▸ TASK STATEMENT: Every line from the line containing "The moon was full" through the final line below must be returned exactly, and no other line.

▸ Stored data entries:
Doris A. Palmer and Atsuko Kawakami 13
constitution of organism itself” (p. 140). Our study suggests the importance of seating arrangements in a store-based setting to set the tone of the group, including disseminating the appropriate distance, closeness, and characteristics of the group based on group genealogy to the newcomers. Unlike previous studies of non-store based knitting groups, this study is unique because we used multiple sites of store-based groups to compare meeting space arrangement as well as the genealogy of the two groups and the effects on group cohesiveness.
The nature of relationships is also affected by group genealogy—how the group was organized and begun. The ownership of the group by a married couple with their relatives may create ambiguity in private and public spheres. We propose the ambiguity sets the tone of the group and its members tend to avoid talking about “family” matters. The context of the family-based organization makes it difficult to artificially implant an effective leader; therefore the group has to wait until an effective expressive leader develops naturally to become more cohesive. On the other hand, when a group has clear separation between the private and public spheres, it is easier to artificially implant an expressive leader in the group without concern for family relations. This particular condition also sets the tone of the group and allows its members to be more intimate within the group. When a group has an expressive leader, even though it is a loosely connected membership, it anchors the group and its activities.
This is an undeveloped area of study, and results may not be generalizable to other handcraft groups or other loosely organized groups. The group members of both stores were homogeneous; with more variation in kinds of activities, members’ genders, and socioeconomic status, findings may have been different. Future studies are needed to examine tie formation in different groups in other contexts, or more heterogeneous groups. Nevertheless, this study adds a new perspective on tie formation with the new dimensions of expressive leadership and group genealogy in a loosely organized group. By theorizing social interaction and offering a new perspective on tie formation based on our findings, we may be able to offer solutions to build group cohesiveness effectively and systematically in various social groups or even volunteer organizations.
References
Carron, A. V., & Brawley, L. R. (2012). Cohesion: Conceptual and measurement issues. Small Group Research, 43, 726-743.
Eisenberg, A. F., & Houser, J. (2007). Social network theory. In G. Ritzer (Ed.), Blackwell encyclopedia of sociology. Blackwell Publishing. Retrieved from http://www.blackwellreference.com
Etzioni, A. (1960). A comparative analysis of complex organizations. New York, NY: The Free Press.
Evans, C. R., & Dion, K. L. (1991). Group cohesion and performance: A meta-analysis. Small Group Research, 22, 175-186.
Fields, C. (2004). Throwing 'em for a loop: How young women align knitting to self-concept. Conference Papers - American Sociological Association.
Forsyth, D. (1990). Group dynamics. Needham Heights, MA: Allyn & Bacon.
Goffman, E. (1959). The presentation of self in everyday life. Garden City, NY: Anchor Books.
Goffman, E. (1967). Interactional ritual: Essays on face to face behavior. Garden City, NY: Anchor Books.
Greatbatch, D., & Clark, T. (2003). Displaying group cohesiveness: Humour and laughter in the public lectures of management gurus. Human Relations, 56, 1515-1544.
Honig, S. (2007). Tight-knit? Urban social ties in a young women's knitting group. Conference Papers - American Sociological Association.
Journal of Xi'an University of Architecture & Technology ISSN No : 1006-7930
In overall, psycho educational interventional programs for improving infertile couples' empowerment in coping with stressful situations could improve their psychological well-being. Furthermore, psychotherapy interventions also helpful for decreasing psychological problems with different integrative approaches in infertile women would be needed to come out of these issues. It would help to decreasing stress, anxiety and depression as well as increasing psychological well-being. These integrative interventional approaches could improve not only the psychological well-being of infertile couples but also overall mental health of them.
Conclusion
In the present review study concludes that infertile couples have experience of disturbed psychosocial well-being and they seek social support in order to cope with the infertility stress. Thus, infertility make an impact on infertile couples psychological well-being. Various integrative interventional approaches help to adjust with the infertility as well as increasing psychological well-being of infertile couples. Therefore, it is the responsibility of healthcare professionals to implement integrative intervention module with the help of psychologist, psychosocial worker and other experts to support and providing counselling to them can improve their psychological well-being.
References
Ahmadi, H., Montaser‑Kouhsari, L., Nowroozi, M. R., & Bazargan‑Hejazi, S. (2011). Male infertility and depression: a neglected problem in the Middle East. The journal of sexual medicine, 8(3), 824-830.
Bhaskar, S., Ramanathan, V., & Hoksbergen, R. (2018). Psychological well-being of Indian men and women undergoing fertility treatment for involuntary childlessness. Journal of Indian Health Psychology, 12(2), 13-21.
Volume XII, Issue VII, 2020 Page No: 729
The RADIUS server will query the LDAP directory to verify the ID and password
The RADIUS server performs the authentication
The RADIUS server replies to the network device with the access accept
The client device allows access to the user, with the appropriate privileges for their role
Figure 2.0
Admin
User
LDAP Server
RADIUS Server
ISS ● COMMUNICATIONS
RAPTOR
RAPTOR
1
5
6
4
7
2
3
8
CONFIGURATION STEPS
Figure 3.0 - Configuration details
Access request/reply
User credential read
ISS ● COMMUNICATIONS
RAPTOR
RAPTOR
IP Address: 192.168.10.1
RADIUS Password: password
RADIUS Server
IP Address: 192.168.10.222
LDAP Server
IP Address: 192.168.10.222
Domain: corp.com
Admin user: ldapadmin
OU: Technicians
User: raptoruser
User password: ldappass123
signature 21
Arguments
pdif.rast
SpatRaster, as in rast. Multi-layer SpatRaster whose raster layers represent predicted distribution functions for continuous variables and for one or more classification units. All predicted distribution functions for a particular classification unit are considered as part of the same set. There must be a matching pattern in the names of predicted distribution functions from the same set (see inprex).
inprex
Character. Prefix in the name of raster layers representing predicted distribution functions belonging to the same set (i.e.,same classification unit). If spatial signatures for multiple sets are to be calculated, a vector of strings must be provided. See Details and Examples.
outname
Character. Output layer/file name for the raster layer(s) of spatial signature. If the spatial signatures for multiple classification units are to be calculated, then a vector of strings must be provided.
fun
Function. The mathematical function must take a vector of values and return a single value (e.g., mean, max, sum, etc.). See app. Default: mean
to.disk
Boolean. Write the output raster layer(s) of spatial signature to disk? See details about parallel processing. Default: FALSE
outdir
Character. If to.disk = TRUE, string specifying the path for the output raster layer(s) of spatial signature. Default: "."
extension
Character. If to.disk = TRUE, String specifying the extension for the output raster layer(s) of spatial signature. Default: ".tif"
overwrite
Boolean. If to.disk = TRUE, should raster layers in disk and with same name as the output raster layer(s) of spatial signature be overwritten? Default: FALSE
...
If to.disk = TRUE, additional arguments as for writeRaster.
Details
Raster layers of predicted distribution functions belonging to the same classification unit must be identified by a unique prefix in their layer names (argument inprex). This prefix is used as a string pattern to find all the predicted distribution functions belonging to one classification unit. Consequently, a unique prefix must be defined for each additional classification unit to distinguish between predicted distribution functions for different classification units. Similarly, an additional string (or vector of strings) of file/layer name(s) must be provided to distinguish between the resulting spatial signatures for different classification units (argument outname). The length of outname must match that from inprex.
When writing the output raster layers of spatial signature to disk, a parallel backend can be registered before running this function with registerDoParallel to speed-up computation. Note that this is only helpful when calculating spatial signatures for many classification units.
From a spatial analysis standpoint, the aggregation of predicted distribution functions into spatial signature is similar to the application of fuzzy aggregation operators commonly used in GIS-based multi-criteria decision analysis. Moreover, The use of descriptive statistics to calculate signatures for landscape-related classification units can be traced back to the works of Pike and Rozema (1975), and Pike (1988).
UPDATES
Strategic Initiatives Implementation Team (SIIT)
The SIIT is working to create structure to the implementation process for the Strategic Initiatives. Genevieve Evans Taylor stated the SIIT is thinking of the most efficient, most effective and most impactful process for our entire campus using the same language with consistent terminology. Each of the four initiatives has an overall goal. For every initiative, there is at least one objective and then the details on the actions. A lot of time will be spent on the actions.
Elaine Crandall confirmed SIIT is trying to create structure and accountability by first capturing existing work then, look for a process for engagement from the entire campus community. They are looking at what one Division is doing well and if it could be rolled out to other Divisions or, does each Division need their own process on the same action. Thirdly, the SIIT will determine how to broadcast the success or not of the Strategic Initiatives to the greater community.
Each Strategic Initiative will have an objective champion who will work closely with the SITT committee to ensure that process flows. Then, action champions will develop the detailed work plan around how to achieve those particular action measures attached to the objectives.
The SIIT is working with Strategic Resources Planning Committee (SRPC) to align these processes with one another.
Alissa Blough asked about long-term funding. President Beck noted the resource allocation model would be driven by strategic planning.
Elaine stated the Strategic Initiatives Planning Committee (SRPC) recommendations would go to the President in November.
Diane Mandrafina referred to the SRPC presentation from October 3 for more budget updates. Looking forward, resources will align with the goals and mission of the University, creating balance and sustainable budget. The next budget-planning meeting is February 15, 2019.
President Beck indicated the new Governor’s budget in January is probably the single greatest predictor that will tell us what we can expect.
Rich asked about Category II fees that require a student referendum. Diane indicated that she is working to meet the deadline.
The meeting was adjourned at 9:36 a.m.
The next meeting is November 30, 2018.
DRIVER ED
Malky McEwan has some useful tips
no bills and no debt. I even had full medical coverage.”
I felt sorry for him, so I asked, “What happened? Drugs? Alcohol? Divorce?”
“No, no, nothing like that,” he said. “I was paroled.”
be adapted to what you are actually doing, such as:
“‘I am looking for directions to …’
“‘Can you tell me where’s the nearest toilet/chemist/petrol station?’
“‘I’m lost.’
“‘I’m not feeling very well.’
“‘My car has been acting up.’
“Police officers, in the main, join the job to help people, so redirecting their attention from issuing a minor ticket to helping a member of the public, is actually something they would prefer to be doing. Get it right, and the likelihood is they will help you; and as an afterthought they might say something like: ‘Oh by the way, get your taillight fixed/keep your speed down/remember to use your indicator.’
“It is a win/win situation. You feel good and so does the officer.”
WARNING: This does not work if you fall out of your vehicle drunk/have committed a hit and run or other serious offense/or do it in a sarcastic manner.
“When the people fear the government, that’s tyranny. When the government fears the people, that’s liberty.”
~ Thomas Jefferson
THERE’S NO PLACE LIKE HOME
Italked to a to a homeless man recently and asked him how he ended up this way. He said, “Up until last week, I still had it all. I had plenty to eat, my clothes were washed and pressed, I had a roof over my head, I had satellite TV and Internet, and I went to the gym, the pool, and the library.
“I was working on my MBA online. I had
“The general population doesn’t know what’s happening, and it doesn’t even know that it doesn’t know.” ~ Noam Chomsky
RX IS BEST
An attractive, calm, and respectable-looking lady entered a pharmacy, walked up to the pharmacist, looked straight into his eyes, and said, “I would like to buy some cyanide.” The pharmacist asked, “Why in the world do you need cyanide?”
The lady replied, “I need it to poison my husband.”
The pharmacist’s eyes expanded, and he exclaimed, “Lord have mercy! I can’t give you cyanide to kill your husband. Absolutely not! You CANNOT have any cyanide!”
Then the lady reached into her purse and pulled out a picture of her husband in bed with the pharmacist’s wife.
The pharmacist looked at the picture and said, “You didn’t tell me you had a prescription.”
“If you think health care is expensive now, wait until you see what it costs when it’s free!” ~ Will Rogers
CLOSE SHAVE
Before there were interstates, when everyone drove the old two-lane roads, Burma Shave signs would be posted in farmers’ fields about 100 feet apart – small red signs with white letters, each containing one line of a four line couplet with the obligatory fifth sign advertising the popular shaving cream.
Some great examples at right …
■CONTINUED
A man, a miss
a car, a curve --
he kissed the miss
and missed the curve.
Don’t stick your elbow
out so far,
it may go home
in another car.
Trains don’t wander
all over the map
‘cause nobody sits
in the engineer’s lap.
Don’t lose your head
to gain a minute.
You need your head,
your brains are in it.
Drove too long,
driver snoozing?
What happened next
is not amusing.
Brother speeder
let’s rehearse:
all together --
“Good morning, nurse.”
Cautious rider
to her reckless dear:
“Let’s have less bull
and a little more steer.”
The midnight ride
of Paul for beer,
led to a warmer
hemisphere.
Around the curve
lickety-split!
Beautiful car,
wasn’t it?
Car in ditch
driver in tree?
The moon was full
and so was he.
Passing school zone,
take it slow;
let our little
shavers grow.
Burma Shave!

▸ TASK OUTPUT:
The moon was full
and so was he.
Passing school zone,
take it slow;
let our little
shavers grow.
Burma Shave!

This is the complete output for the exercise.